Investigators pursuing other leads found more plausible explanations. Initial interviews with the suspects suggested both had experienced bullying at school and may have carried out the attack as an act of retribution. The justice department was also examining whether the incident reflected a broader pattern of what officials called "nihilistic violent extremism"—extreme violence without a coherent ideological framework, a phenomenon that has concerned authorities in recent years. The two teenagers, now in police custody, remained the focus of investigation.

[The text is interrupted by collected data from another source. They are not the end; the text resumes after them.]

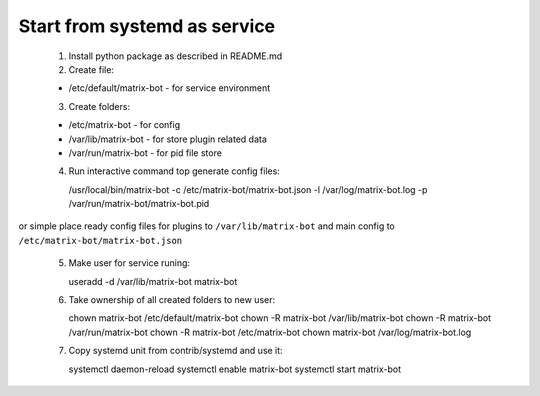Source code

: Start from systemd as service
=============================

 1. Install python package as described in README.md

 2. Create file:

 - /etc/default/matrix-bot - for service environment

 3. Create folders:

 - /etc/matrix-bot - for config
 - /var/lib/matrix-bot - for store plugin related data
 - /var/run/matrix-bot - for pid file store

 4. Run interactive command top generate config files:

    /usr/local/bin/matrix-bot -c /etc/matrix-bot/matrix-bot.json -l /var/log/matrix-bot.log -p /var/run/matrix-bot/matrix-bot.pid

or simple place ready config files for plugins to ``/var/lib/matrix-bot`` and main config to ``/etc/matrix-bot/matrix-bot.json``

 5. Make user for service runing:

    useradd -d /var/lib/matrix-bot matrix-bot

 6. Take ownership of all created folders to new user:

    chown  matrix-bot /etc/default/matrix-bot
    chown -R matrix-bot /var/lib/matrix-bot
    chown -R matrix-bot /var/run/matrix-bot
    chown -R matrix-bot /etc/matrix-bot
    chown matrix-bot /var/log/matrix-bot.log

 7. Copy systemd unit from contrib/systemd and use it:

    systemctl daemon-reload
    systemctl enable matrix-bot
    systemctl start matrix-bot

The shooting was not an isolated incident. Within the same week, two separate stabbing attacks had occurred at other schools in Cavite province. The Philippines' human rights commission issued a statement expressing alarm at the pattern and calling for urgent measures to prevent school violence and protect students. The commission's language suggested a system under strain, a recognition that something deeper than any single app or game was driving young people toward violence.

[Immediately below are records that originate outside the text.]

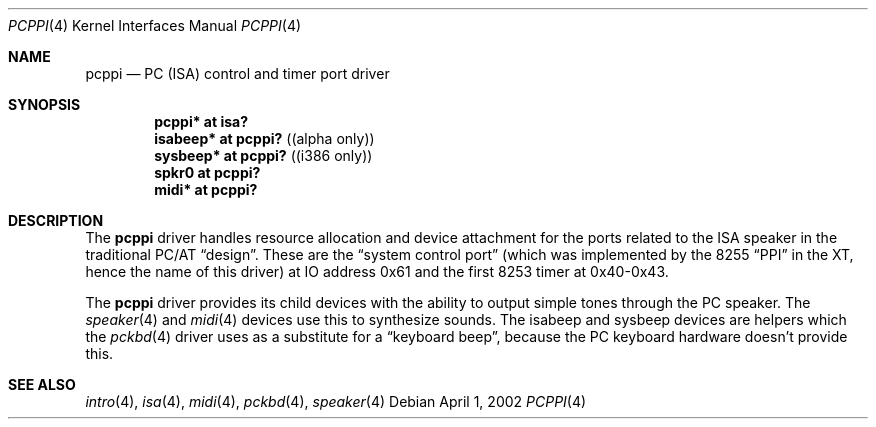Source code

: .\" $OpenBSD: pcppi.4,v 1.3 2002/09/26 07:55:40 miod Exp $
.\" $NetBSD: pcppi.4,v 1.5 2001/10/02 20:37:00 augustss Exp $
.Dd April 1, 2002
.Dt PCPPI 4
.Os
.Sh NAME
.Nm pcppi
.Nd PC (ISA) control and timer port driver
.Sh SYNOPSIS
.Cd "pcppi*   at isa?"
.Cd "isabeep* at pcppi?" Pq (alpha only)
.Cd "sysbeep* at pcppi?" Pq (i386 only)
.Cd "spkr0    at pcppi?"
.Cd "midi*    at pcppi?"
.Sh DESCRIPTION
The
.Nm
driver handles resource allocation and device attachment for the
ports related to the ISA speaker in the traditional PC/AT
.Dq design .
These are the
.Dq system control port
(which was implemented by the 8255
.Dq PPI
in the XT, hence the name of this driver)
at IO address 0x61 and the first 8253 timer at 0x40-0x43.
.Pp
The
.Nm
driver provides its child devices with the ability to output simple
tones through the PC speaker.
The
.Xr speaker 4
and
.Xr midi 4
devices use this to synthesize sounds.
The isabeep and sysbeep devices are helpers which the
.Xr pckbd 4
driver uses as a substitute for a
.Dq keyboard beep ,
because the PC keyboard hardware doesn't provide this.
.Sh SEE ALSO
.Xr intro 4 ,
.Xr isa 4 ,
.Xr midi 4 ,
.Xr pckbd 4 ,
.Xr speaker 4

The temporary ban on GoreBox reflected a government reaching for a visible target in the aftermath of tragedy. It was a response that felt decisive and protective, even if the science suggested it would change nothing. F2 Games did not immediately respond to inquiries about the ban. The real work of understanding why two teenagers decided to kill their classmates would require looking beyond screens and into the conditions of their lives—the bullying, the isolation, the desperation that no app could fully explain.
Citas Notables
We cannot ignore possible online influences that may have contributed to this tragic incident— Aboy Paraiso, undersecretary of the Philippine Cybercrime Investigation and Coordinating Center
These incidents underscore the urgent need to strengthen measures that prevent violence and protect learners— Philippines' human rights commission
La Conversación del Hearth Otra perspectiva de la historia
Why did authorities move so quickly to ban the game when the research is so clear that games don't cause violence?
Because in the immediate aftermath of a shooting, you need to be seen doing something. A temporary ban on an app is fast, visible, and doesn't require the harder work of examining bullying, school culture, or access to guns.
But doesn't that send a message that games are the problem?
It does, and that's the risk. It lets other institutions off the hook. If the story becomes "violent game corrupted teenagers," then schools don't have to ask why those teenagers were bullied, and gun policy doesn't have to change.
The suspects were fourteen and fifteen. Were they actually old enough to legally access the game?
The game carries an R18+ rating, so no—they shouldn't have had access. But enforcement of age ratings on digital platforms is notoriously weak. That's a real problem, but it's different from saying the game caused the shooting.
What about the bullying angle? That seems like the actual motive.
Yes. The investigators found evidence the suspects felt bullied and saw the shooting as retaliation. That's a human story about social breakdown, not a technological one. But it's harder to address than banning an app.
So the ban is performative?
Partly. It shows the government is taking action on child safety, which matters politically. But the real safety question—why are teenagers in schools where bullying drives them to violence—that requires sustained attention and resources. A ban is quicker.
Will the ban actually prevent anything?
Almost certainly not. The game will still be accessible through other means. But it might make parents feel like something was done, and it might prompt schools to look more carefully at their own environments. Sometimes the indirect effects matter more than the stated ones.